If you’re in – or planning a trip to – Peru, it could be considered a “traveling sacrilege” not spending (at the very least) a couple of days in Cuzco. Much more than just a check-point on the way to Aguas Calientes and Machu Picchu, Cuzco is a living, breathing History lesson on its own. It is, to this day, one of the cities where I most enjoyed walking around, and getting occasionally lost. The narrow streets, the colors of some hidden markets, the stone-pavements, the architecture, the people, the street snacks, the local commerce… it fascinated me. Plus, you might consider going for one or more of the nice “Inca hikes” nearby (like Saqsayhuamán, for example).

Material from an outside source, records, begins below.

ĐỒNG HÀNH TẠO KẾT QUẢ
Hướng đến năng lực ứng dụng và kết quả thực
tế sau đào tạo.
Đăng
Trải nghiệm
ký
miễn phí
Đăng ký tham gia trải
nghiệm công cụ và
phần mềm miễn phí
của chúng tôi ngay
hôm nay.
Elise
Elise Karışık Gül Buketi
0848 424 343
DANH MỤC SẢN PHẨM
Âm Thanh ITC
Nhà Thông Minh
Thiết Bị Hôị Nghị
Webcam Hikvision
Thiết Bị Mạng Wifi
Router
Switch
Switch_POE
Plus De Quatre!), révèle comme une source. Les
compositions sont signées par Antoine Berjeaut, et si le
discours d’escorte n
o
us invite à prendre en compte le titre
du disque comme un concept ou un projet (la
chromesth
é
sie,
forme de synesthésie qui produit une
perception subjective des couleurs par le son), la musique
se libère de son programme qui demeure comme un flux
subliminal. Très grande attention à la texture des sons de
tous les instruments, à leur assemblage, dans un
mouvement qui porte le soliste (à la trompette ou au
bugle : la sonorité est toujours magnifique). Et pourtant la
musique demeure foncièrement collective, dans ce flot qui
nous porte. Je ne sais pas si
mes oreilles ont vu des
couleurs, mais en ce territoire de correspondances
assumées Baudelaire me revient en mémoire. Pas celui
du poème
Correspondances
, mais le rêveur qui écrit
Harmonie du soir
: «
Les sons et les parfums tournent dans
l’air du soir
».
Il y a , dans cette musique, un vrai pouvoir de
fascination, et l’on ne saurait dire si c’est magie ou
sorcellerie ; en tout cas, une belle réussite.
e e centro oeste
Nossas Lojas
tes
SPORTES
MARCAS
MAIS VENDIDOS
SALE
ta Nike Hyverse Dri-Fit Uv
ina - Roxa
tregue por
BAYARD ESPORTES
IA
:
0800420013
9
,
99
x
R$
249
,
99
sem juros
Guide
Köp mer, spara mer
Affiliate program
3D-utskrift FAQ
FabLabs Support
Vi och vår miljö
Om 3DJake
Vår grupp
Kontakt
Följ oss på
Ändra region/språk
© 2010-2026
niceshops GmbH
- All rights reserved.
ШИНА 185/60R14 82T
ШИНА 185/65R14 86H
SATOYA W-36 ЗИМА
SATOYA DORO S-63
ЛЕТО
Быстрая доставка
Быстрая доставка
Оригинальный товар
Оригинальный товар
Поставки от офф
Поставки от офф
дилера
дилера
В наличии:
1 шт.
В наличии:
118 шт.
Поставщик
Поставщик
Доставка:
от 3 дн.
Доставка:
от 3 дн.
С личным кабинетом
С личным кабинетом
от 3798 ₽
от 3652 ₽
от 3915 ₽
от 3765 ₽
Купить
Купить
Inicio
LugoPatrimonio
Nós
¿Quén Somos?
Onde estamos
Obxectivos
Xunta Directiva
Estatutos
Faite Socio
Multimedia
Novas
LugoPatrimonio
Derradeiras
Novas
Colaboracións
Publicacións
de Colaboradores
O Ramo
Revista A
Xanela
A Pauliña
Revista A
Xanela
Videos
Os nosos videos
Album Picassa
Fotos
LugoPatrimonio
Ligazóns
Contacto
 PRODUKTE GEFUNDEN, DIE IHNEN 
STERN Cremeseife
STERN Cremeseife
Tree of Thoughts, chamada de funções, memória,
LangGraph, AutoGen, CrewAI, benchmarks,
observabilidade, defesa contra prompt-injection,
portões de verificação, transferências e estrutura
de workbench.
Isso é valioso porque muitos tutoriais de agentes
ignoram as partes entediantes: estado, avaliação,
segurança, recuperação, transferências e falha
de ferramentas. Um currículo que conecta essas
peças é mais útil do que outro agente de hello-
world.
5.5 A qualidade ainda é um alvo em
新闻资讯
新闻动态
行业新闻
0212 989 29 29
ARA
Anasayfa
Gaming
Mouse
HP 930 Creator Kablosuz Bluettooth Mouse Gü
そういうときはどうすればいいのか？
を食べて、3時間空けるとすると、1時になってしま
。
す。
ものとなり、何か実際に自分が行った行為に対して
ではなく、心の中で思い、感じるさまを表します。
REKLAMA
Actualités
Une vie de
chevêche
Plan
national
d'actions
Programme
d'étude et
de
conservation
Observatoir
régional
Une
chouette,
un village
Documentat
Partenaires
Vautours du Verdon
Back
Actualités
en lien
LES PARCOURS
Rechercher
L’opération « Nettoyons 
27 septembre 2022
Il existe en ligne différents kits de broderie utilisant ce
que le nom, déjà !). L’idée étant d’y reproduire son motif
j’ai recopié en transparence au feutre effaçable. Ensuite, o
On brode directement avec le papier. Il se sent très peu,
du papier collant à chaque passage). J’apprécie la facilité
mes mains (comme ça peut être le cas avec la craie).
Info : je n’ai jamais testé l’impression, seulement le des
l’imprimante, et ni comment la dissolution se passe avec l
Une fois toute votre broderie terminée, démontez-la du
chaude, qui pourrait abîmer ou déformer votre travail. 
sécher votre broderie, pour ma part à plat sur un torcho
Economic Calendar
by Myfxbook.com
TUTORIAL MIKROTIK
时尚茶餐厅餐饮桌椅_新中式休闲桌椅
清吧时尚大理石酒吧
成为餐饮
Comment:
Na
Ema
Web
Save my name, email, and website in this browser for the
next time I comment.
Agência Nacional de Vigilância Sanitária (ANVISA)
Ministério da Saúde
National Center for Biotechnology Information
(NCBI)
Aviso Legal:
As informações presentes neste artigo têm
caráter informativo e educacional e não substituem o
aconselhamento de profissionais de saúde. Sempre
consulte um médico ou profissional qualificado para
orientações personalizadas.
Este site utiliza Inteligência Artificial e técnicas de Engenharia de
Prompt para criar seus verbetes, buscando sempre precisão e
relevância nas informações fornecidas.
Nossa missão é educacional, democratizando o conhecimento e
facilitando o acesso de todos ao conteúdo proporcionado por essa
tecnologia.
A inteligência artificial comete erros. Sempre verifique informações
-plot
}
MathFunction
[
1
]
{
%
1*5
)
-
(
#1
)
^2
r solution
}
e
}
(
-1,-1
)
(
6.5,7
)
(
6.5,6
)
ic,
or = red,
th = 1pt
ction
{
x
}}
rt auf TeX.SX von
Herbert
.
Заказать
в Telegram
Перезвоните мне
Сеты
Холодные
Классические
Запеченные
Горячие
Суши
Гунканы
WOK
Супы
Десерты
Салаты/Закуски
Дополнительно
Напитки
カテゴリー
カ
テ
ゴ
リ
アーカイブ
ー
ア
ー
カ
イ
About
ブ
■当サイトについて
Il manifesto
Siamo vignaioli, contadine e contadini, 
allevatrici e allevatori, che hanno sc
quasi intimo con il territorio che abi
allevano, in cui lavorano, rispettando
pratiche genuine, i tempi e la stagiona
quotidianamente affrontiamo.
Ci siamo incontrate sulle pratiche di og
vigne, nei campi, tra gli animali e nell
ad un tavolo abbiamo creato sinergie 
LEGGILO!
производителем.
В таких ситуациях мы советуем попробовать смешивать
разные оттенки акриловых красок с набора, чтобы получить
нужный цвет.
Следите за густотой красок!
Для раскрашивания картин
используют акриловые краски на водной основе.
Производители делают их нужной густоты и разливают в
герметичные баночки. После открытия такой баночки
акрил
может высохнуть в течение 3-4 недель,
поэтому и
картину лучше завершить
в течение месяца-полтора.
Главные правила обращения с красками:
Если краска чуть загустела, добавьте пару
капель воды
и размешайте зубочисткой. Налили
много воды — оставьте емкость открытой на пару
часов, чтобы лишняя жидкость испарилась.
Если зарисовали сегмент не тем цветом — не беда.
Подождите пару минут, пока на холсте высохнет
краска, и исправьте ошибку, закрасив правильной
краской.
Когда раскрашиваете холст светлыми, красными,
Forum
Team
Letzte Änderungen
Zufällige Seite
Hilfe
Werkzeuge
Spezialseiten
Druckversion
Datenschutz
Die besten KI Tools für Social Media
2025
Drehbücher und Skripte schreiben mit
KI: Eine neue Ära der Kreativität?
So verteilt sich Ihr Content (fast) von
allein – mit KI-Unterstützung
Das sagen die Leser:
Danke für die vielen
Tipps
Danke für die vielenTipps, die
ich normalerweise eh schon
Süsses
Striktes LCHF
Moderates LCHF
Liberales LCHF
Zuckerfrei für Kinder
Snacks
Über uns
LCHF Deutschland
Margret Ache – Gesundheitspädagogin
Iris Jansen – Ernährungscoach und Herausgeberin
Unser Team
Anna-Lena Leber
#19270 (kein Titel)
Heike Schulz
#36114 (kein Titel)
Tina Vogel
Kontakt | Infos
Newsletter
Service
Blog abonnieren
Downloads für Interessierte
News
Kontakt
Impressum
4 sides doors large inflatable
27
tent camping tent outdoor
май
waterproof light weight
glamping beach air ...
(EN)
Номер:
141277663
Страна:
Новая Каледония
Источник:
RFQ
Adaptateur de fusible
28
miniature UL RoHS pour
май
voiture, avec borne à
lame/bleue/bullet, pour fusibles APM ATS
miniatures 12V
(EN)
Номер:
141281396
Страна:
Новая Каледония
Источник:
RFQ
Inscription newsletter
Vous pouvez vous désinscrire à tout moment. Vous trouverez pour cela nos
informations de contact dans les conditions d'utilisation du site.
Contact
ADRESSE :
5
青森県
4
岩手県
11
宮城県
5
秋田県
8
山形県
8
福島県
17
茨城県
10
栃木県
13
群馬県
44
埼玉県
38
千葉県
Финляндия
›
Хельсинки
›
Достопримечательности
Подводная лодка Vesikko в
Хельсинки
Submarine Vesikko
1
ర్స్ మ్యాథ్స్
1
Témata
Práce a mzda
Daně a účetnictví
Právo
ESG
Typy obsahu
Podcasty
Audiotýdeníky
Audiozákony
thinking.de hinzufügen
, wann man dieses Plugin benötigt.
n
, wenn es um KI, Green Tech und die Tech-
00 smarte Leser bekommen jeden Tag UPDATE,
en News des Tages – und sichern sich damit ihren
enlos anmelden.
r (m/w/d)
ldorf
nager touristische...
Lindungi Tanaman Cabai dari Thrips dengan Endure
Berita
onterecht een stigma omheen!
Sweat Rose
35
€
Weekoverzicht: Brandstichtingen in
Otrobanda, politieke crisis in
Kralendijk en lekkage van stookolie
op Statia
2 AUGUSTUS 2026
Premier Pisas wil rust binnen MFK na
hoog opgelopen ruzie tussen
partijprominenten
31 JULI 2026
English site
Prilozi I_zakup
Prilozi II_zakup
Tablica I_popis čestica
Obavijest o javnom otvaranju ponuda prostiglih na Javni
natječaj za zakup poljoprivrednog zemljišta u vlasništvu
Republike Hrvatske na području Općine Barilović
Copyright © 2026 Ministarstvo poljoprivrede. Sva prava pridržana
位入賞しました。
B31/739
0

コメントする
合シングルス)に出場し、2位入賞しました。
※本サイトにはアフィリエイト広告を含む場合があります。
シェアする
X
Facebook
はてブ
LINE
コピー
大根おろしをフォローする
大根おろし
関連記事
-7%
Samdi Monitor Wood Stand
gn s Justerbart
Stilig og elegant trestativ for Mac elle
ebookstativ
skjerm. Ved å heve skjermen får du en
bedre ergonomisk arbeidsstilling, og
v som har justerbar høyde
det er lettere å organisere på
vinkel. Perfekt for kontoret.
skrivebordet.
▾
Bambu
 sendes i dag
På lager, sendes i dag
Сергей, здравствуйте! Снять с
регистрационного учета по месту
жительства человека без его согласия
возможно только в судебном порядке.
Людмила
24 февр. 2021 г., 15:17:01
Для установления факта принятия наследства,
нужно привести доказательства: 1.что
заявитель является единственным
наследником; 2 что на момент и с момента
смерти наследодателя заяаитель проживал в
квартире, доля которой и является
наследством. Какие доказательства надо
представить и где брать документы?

There are several ATMs at your disposal, a central tourist office, a lot of bars and restaurants (in the center, mostly for tourists), so basic services are provided. Whenever I wanted to go some place I’d heard about, I’d ask a policeman/policewoman and they were always helpful. Don’t mind the few guys selling drugs on the main Plaza de Armas and surrounding streets, especially at night. That’s just business as usual, and no reason to be scared at all. Eventually, you can also end up discussing the weather with an old man trying to make a living selling typical Peruvian hats (I did discuss the weather with him, and since we both agreed it would be cold at night, I got myself a hat). There’s a lot of bars around the Plaza de Armas, but I mostly remember a nice one on the left corner of the plaza when you’re facing the cathedral. The name is “Mama Africa“, and they had a “2 for 1” promotion when I went there with the Polish crew I had met in Ecuador (cheers, Asia, Diana & Kuba!) – we’d stayed in touch and decided to go to Machu Picchu together. But you have to get your two drinks at the same time there… which, looking on the bright side, can be fun. Oh, and the Polish showed me a great place to have a big dose of tasty chicken and all-you-can-eat salad, for 6 soles if I recall, close to the Plaza de Armas.
Regarding a place to stay, I crashed at the “Huiñariy Bed & Breakfast” (photo here, thanks to the Flickr user) in Calle Saphi, 789 (five minutes walk from the Plaza de Armas, 14 soles = 3,5 euros per night in dormitory, a more or less all-you-can-eat breakfast included, Internet included – only one computer at the hostel, but right next door you find a “cyber” – and a fun, helpful staff – if you go there send my regards to César and tell him that I couldn’t find the secret entrance to Machu Picchu). You can also use the hostel kitchen to cook your meals, which for me is always a winning feature if you’re planning to stay more than 3 days somewhere.
Close to the Huiñariy, on the same side of the road and to your right when you exit, there’s a small shop with an old lady selling groceries and stuff (there is in fact another one across the street). If you usually buy snacks to eat during long bus rides, I recommend you go there and spend 4 soles on some breads and half-a-cheese (quite big). The adventures of these buns and half-cheese culminated when I met the traveler María Varela (from the “Ser Viajera” blogs) – a simple tale that might be told one of these days.
Oh – as for the street snacks topic, I recommend you my all-time Peruvian favorite: choclo con queso. And the best one I had was outside the terminal in Cuzco.
So it’s all just the way they wrote it on the mountain: VIVA EL PERÚ.